TASK ITEM -> Your response should contain each line of the data that includes "bottle".

RECORD SET ->
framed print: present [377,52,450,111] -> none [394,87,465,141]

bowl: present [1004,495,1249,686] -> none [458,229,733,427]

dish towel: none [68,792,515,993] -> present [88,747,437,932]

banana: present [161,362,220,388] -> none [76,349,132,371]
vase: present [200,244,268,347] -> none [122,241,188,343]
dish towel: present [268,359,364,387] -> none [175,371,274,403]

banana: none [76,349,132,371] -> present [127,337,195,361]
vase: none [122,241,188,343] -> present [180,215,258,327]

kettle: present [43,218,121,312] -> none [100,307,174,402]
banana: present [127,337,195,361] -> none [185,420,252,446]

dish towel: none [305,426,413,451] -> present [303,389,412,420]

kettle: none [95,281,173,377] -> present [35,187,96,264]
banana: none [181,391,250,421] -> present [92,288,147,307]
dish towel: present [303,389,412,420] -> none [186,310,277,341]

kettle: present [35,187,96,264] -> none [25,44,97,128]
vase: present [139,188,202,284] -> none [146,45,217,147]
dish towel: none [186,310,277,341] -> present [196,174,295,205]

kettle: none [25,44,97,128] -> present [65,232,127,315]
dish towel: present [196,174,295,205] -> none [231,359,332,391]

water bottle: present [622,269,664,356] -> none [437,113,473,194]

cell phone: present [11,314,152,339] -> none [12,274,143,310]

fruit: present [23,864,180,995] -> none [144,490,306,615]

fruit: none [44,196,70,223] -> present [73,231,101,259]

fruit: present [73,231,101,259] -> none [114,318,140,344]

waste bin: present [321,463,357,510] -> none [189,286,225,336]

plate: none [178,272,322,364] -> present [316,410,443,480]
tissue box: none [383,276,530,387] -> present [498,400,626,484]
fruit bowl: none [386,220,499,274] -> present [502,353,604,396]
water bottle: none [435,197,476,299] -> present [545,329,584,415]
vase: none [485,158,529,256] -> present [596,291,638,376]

EXPECTED ANSWER ->
water bottle: present [622,269,664,356] -> none [437,113,473,194]
water bottle: none [435,197,476,299] -> present [545,329,584,415]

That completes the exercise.